Monday, 9 September 2019

West Kennet Long Barrow




West Kennet Long Barrow is situated just south of Avebury in Wiltshire, today offering views of the great Avebury henge, the Sanctuary and Silbury Hill. None of these monuments were present when the barrow was built, although likely the locations already had special significance.

The barrow was built around 3650BC, and comprises five chambers around a central passage, all built of sarsen stone and drystone walling, covered in a vast mound of rubble and turf, 104 metres long.

Like many other long barrows such as Wayland’s Smithy, it is not especially prominent and doesn’t appear to have been designed to draw the attention, respect and admiration of human observers, as later Bronze Age barrows were. It seems more about commanding a view of the land, probably the land the entombed people lived on and farmed, and continued to offer their guidance and guardianship after death.

It seems the barrow was used for little more than a generation – perhaps the ‘founding fathers’ of this farming community – and then the entrance was sealed with the huge sarsen stones seen today. The remains of thirty six men, women and children were excavated. Bones and cremated remains were occasionally added over the next thousand years by removing the roof slabs.

Inside the barrow                                                


The barrow was far more than a tomb.
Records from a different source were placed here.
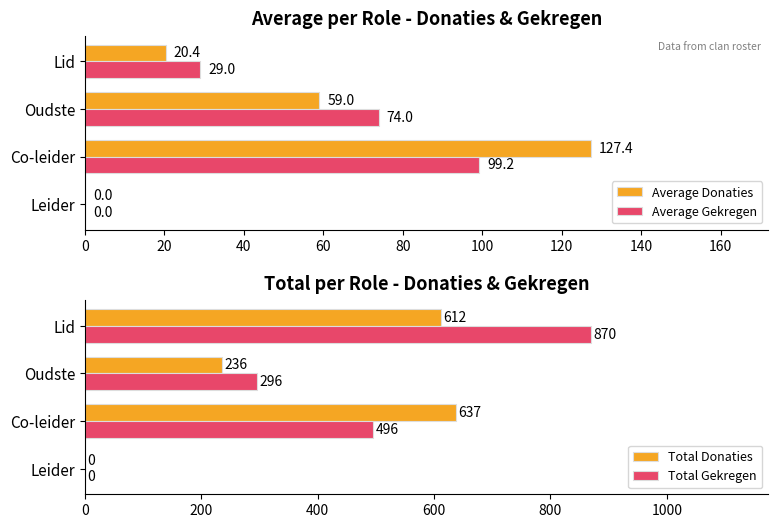

Reading right to left, list all the values displayed in this chart.

Average Donaties: 20.4	59.0	127.4	0.0
Average Gekregen: 29.0	74.0	99.2	0.0
Total Donaties: 612.0	236.0	637.0	0.0
Total Gekregen: 870.0	296.0	496.0	0.0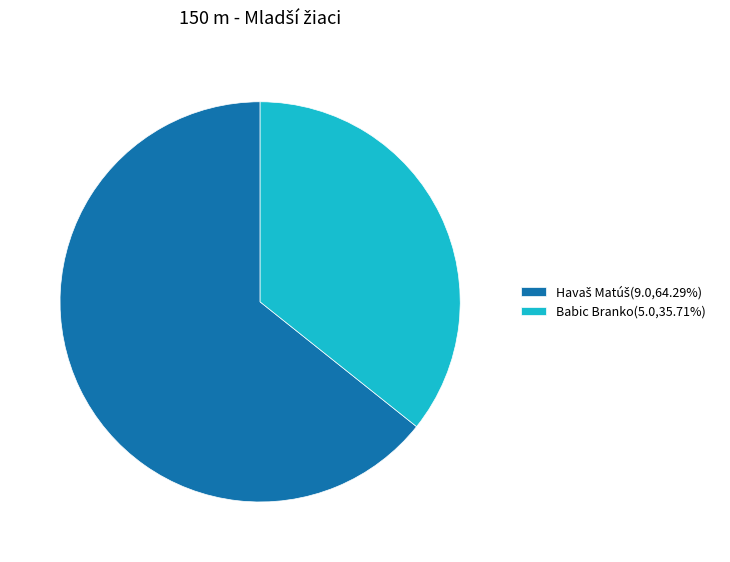

Does Babic Branko(5.0,35.71%) account for over 50% of the chart?

No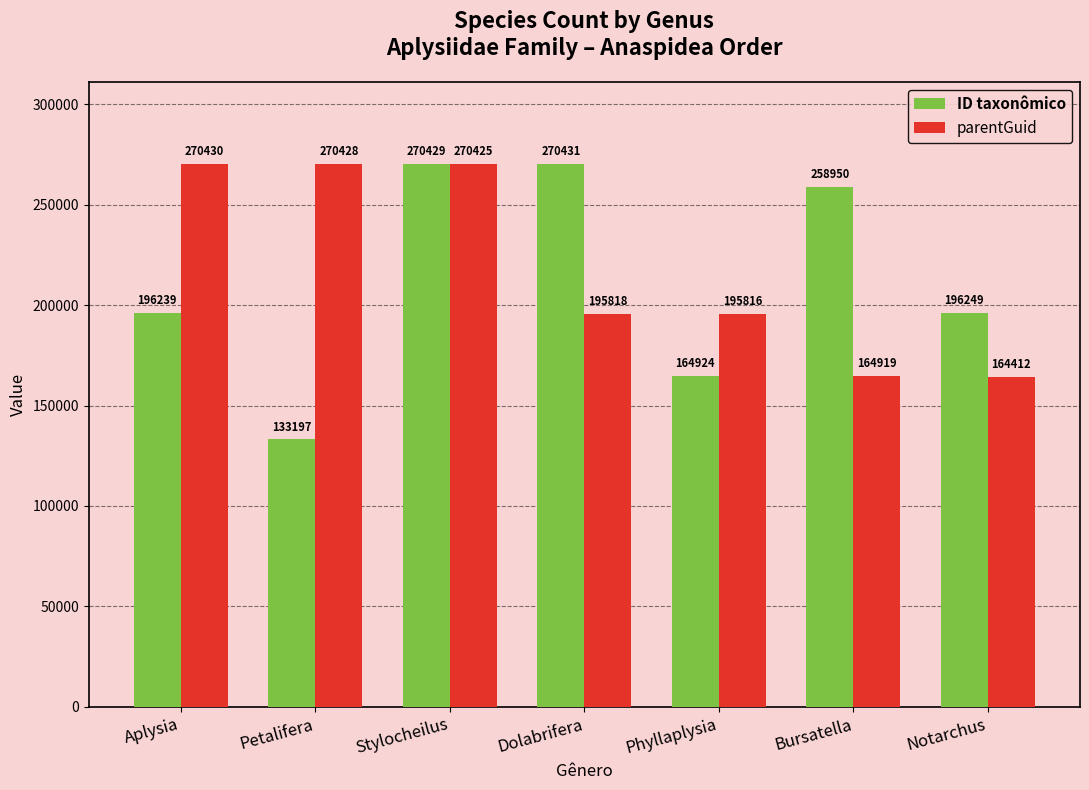

What is the value of the ID taxonômico bar at the 1st from the left?

196239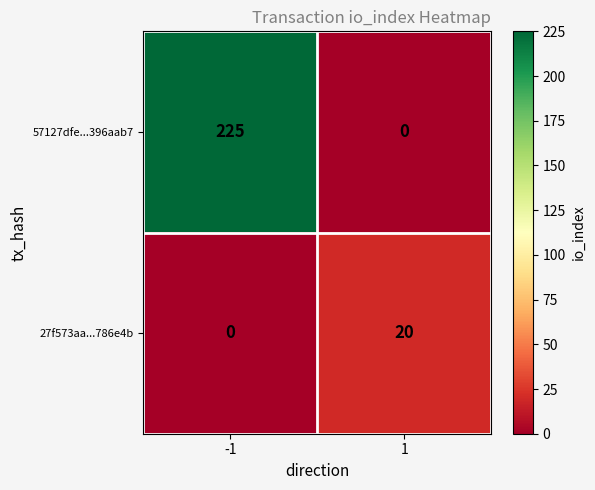

What is the total value across all series at -1?

225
It was a place for the living as well as the dead, and some interesting research has been done into the acoustics of the chambers. Many long barrows of the Cotswold-Severn area were built to similar proportions, incorporating a 4:3 ratio into the chambers, which produces a particular musical resonance when singing or chanting. Infrasound – sound too low for human ears to hear – is also produced by the resonance inside the chambers, and this produces unsettling effects such as the feeling of an unseen presence, a sense of panic and danger, and glimpses of movement. This would all contribute to the feeling of the presence of the ancestor spirits around the living.  



Around 2200BC, the chambers were filled with chalk rubble and the monument abandoned. This time period reflects the arrival of bronze in Britain and a cultural upheaval which saw the abandonment of the old monuments and a surge in the building of new monuments such as stone circles.

But the old ways were never forgotten. Coins dating to the Roman period have been found inserted into the mound, perhaps offerings to millennia-old spirits whose presence was still uneasily felt.